Wrinkles and Walkers.
My Dad’s home from California for a visit. With him all checked in to a senior residence, I get to visit and observe the body language and wit of another generation. He’s only been there a few days and I’ve already heard a story about a corn field and an unwelcomed manure spreader ride from a couple other residents, my kinda people.
This kind of information will come in handy for a story I’m finalizing now. I’d feel awkward staring at them and sketching, but I try to remember a few postural details when I get home. We all have our special ways of moving and engaging in our world. It’s a beautiful thing.
I carried some humor from my visit over into rough sketches I’m working on, establishing a layout for a couple pages in my story. This is one roughed in with pencil and markers.

Toys and Tantrums.
Toys bring out the best, and the worst in toddlers.
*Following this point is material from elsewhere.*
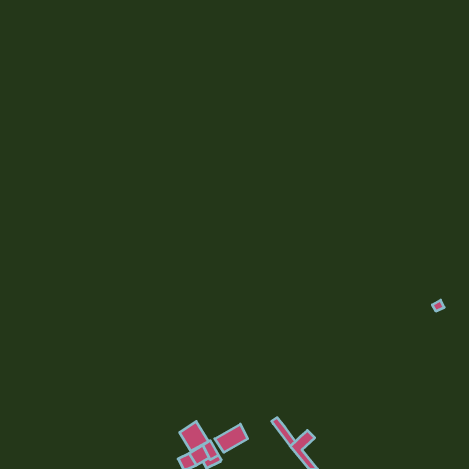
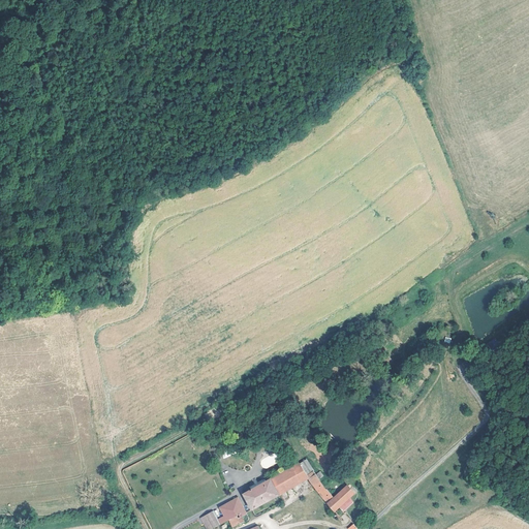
building: none -> [271,462,308,494]
building: [180,421,208,451] -> none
As an illustrator it helps to see like a child. There’s much more to an object than what we purport it to be.
Once an object is in a child’s hand it is much harder to get it out. But when a child truly makes a connection with someone, they give all they have and all of themselves. This is the connection I’m striving to write about. It matters not the age difference, but how we connect with one another that takes a relationship beyond definition.
If you haven’t any old or very young people in your circle, go out and find some, they make understanding where you’re at in your life much easier.